Manchester, Jun 2019
Prison is one of the timeless escape room themes. It’s been done so many times in many different styles that it’s very difficult to build a prison game that feels original, doubly so because there’s a very limited range of items you can plausibly put in a prison cell, and an obvious set of tropes to draw upon for puzzles. Nonetheless, Lucardo’s take on the genre manages to take classic jailbreak ideas and turn them into a satisfyingly physical sequence of puzzles with something of an action-movie feel.
The backstory is straightforward: your gang of criminals has been put in the slammer, and you’re trying to escape, with the help of a useful contact and a convenient riot. So far so unsurprising, but the venue’s dedication to building immersion was immediately demonstrated when we were given T-shirts to pull on in a fetching shade of prison orange.

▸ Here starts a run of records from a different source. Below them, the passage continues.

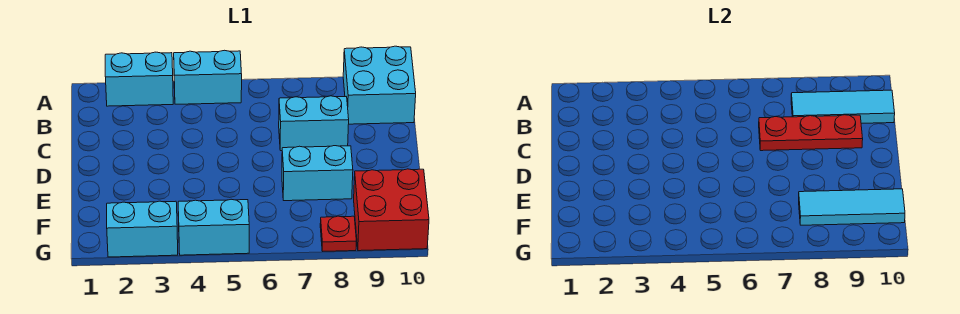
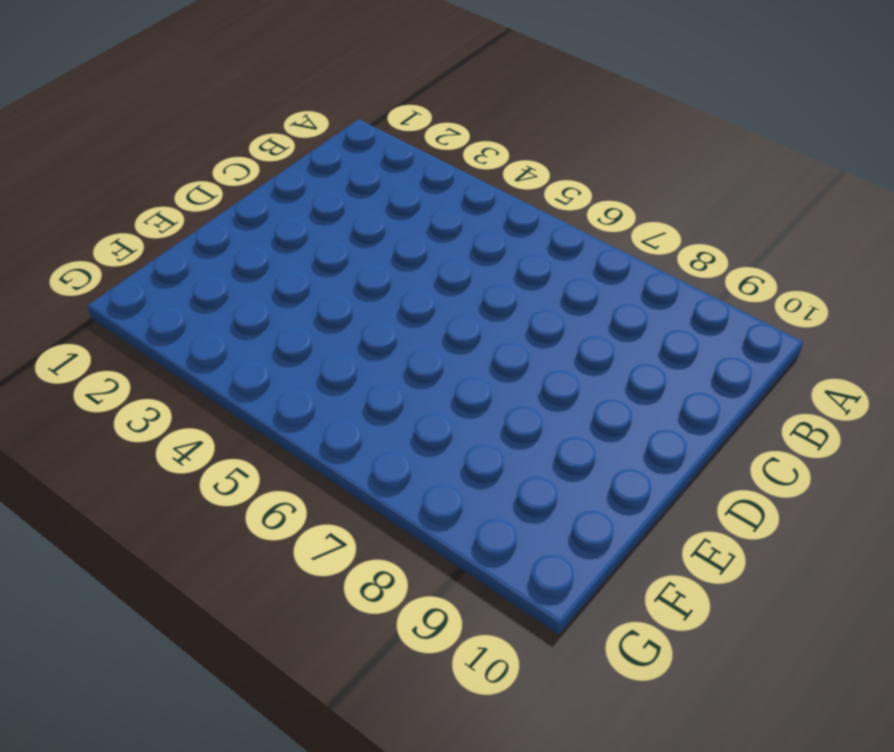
none -> cyan 1x2 brick [105,52,173,106]
none -> cyan 1x2 brick [174,50,242,104]
none -> cyan 2x2 brick [343,46,416,124]

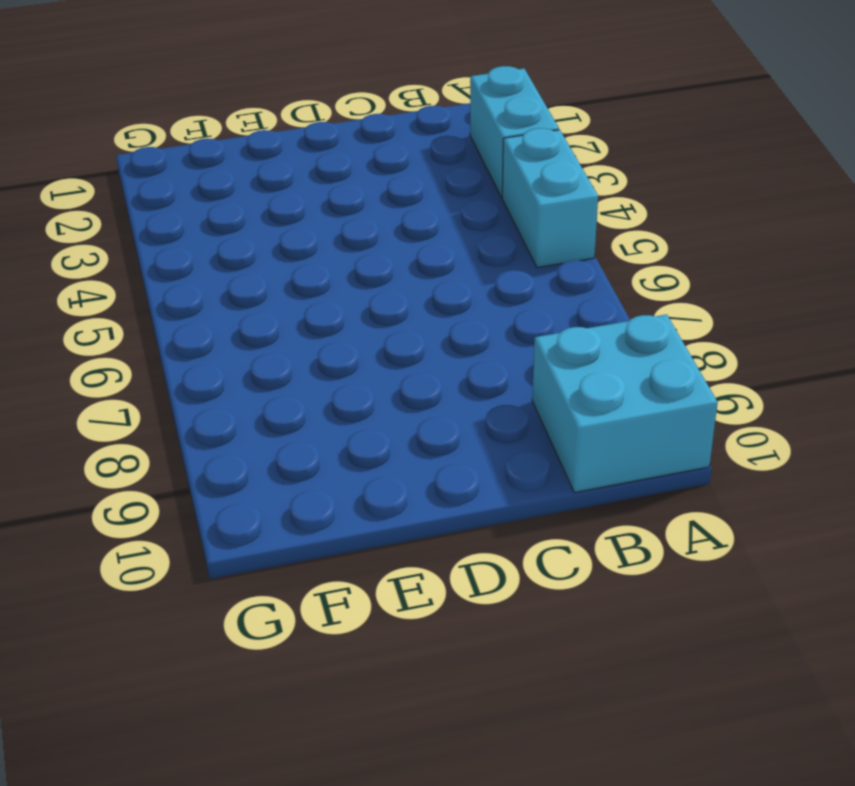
none -> cyan 1x2 brick [279,96,349,151]
none -> cyan 1x2 brick [282,146,353,201]
none -> red 2x2 brick [354,169,429,251]

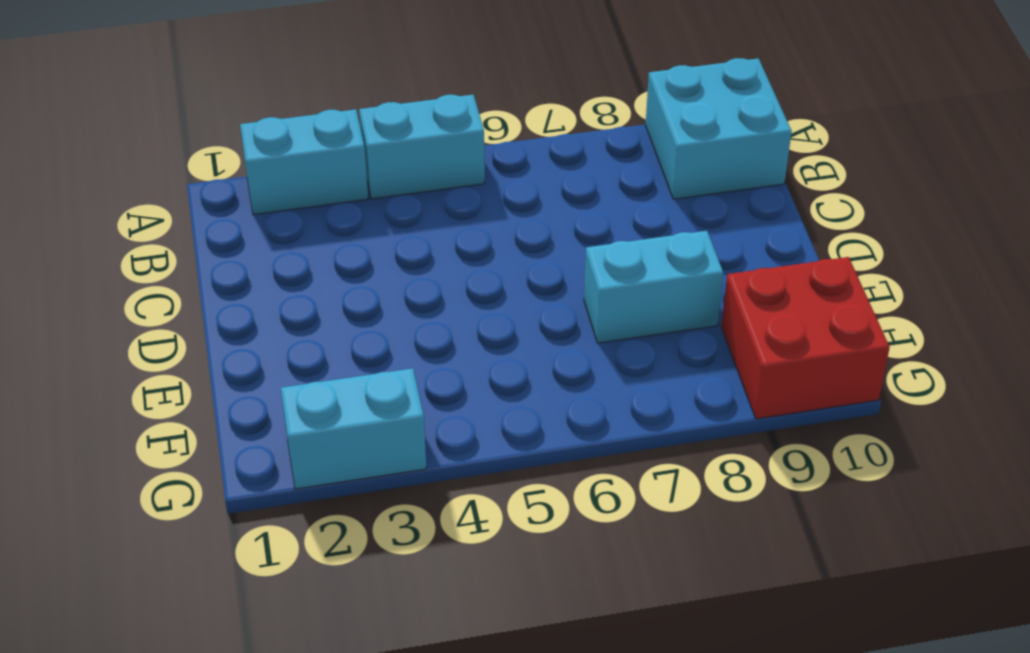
none -> cyan 1x2 brick [279,96,349,151]
none -> cyan 1x2 brick [178,199,249,255]
none -> red 1x1 plate [320,216,356,251]

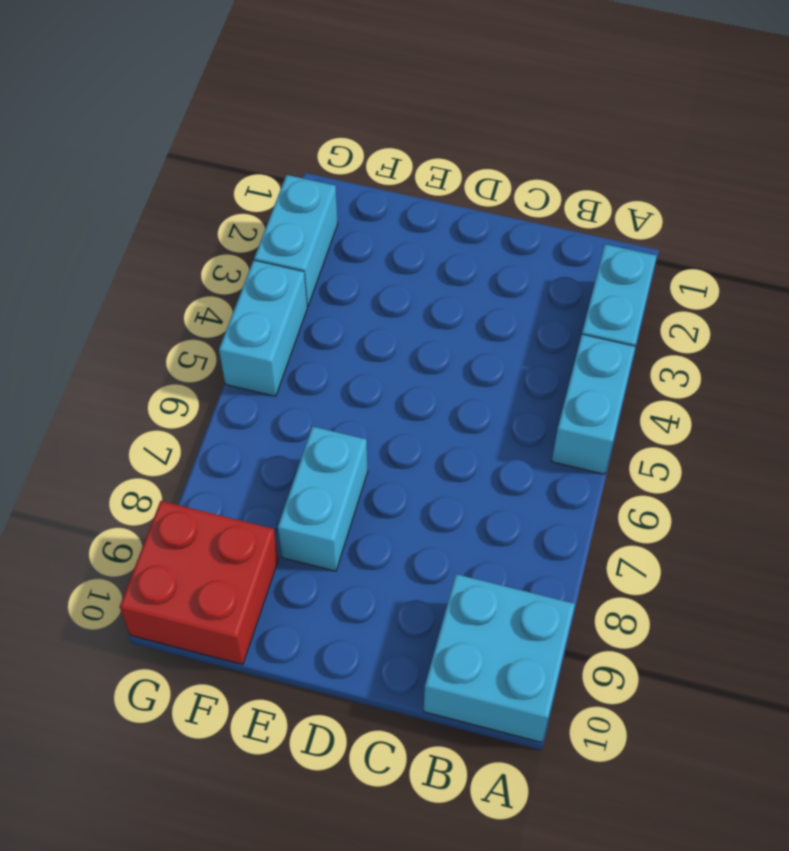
none -> cyan 1x2 brick [279,96,349,151]
none -> red 1x1 plate [320,216,356,251]
none -> cyan 1x3 tile [791,90,895,123]

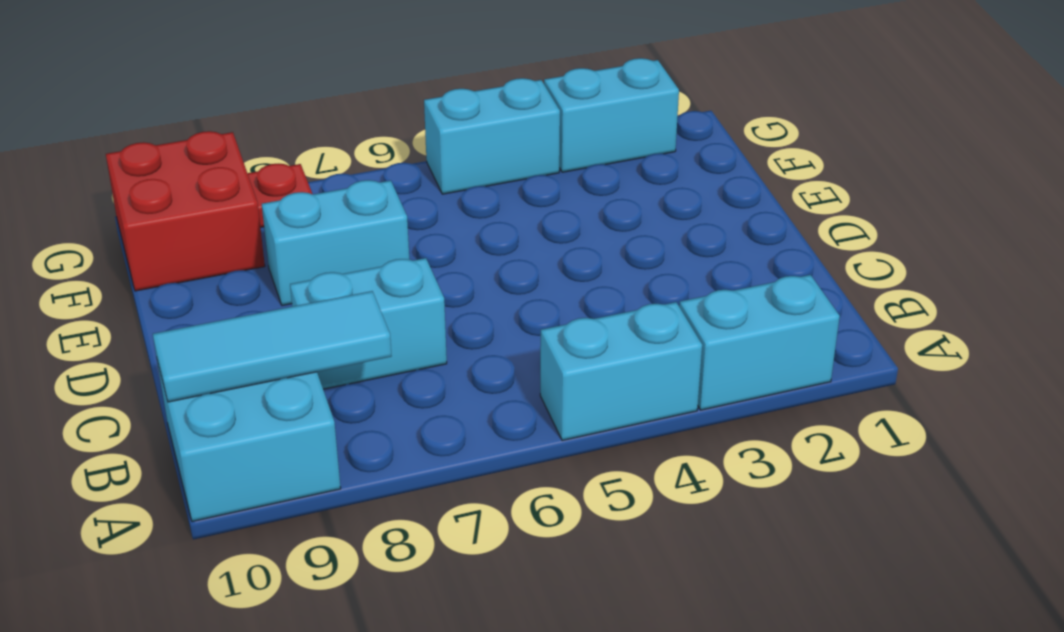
none -> red 1x3 plate [759,115,863,151]
none -> cyan 1x3 tile [799,189,905,225]

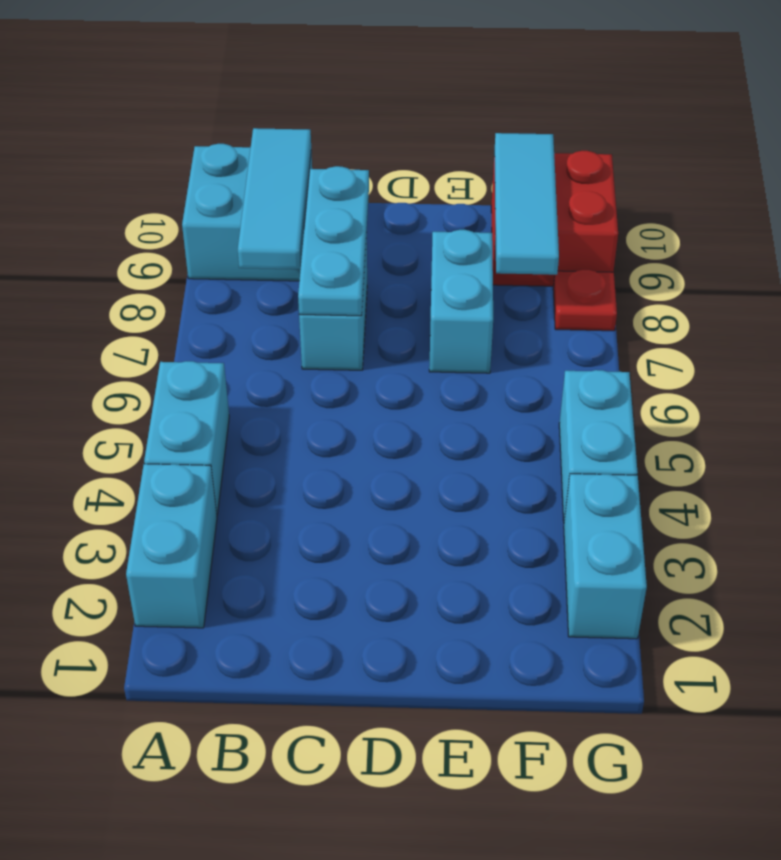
cyan 1x3 plate [298,166,369,316] -> red 1x3 plate [759,115,863,151]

All escape games involve suspension of disbelief to one extent or another, but there’s still something incongruous about, say, finding a sudoku in a jail cell that gives the code to unlock the cell door. This game completely avoids anything of that sort, setting a high bar for realism right away and then sticking to it all the way through. There were plenty of cool ideas that I appreciated but had seen enough times not to get excited about (but which will definitely wow those seeing them for the first time); and there were a couple of ideas that were entirely new on me, which doesn’t happen very often these days. And all of those were exceedingly well suited to the setting, involving tasks that could easily appear in a movie not just in a puzzle game.
The set design is also detailed and convincing, busy without providing too many accidental distractions. Our team of two found plenty of points to confuse ourselves, and maybe some of the middle game is a little light on signposting, with several potential false trails and dead ends to confuse players; but that was only really a problem of knowing which of many different places to focus on in which order; everything made abundant sense when we paid sufficient attention to the right items. Lucardo also get points for the excellent in-character hint system and for finding a way to give a general indication of your remaining time without using anything as obvious as a 60 minute timer ticking down.
Most of all though, the whole thing comes together as a convincing, cohesive experience, full of memorable ideas and some extra twists to keep you on your toes. I’ve commented in other reviews that Lucardo are unabashed about using a great many padlocks and number codes in their game designs (not that there’s anything wrong with that, when done well); The Prison emphatically demonstrates that they can also build the opposite style of escape room too, and do so with a whole lot of skill and flair.